Hypothesis Testing

Review

Who can explain this slide for me!?

Hypothesis Testing

Inductive versus deductive reasoning

Induction is bottom up approach to reasoning, proceeding from specific observations to general explanations.

Deduction goes the other way: from general to specific.

All methods of doing science use both inductive and deductive reasoning, but the emphasis that they receive differs.

Deduction

Emphasis is on falsification
Requires multiple working hypotheses
In the end, there is (hopefully) only one that hasn’t been falsified
Limitation: “correct” hypothesis MUST be among the alternatives studied

Induction

Emphasis is on confirmation
Builds and modifies hypothesis based on previous knowledge
Limitation: may “get off on wrong foot” if hypothesis is just plain wrong

Testing Hypotheses

Consider a dataset of femoral head diameters from male and female baboons.

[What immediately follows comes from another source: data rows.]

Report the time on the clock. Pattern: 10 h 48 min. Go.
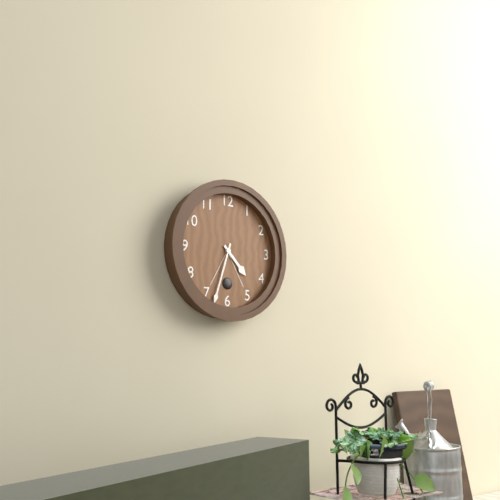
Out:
4 h 33 min
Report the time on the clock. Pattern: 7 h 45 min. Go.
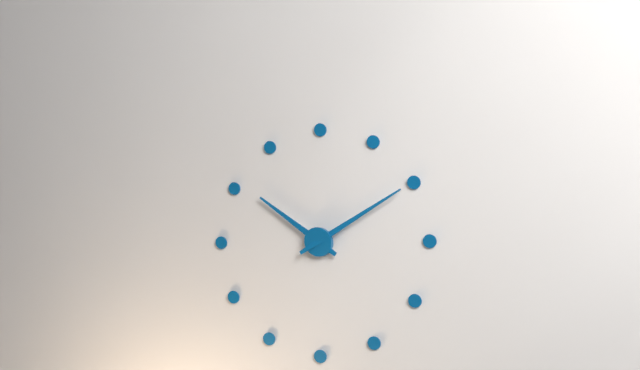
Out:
10 h 10 min
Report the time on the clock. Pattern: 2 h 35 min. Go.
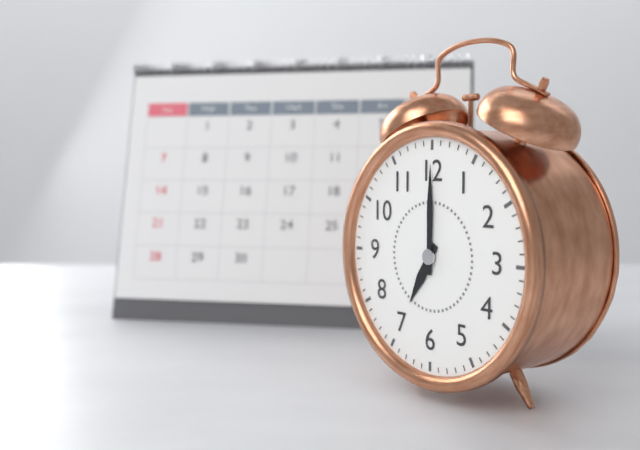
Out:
7 h 00 min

Make a boxplot of FHD by sex with points overlaid on the boxes.

Null Hypothesis

The null hypothesis is the simplest possible explanation for a phenomenon. This explanation is usually that random variation is responsible for any apparent pattern.

Question: In the case of our baboons, what is the null hypothesis?

Alternatives to the Null

Next, we create one or more statistical alternative hypotheses.

Alternative = difference between male and female femoral head diameters is too great to be accounted for by chance alone.

Most of the time, we don’t explicitly specify the alternative, we just suffice it so say that the alternative is “not \(H_0\)”

The alternative hypothesis is focused on the pattern in the data…not the cause of it.

The all powerful p-value

In terms of conditional probability, the p value represents

\[ P(Data\ |\ H_0) \]

The all powerful p-value

For baboons, we might use a T-test to compare means.

Like all parametric statistics, the T-test returns a test statistic.

Because we are assuming that the null hypothesis is true for the moment, we can compute an expected T distribution.

The all powerful p-value

Which R function would tell me the cumulative amount of probably density in this distribution up to our observed value?

The all powerful p-value

Our T-test would return a very low p value.

Highly unlikely to get two sex groups with means as different as ours, if the variation was attributable only to chance. We know this because we know the distribution of the T statistic when the null hypothesis if true.

If you only remember one thing from this class…

The p-value is an estimate of how likely our data are, assuming the null hypothesis is true.

Low p values do not mean the alternative hypothesis has been proven.

Errors in Hypothesis Testing

The Truth	Retain \(H_0\)	Reject \(H_0\)
\(H_0\) True	Correct!	Type I error (\(\alpha\))
\(H_0\) False	Type II error (\(\beta\))	Correct!

Errors in Hypothesis Testing

Which type of error is worse?

Errors in Hypothesis Testing

Statistical power is related to Type II errors, and is calculated as \(1 - \beta\).

This tells us how likely we are to detect an effect when one actually exists.

Before starting a study it is worth doing a power analysis to determine the rate at which an effect of a given size will be detected with a given sample size.

Errors in Hypothesis Testing

The risk of Type I and Type II error rates are inversely related to one other.

This relationship is not simple, though. Type II error rates depend on a lot of things, like the sample size and strength of the effect.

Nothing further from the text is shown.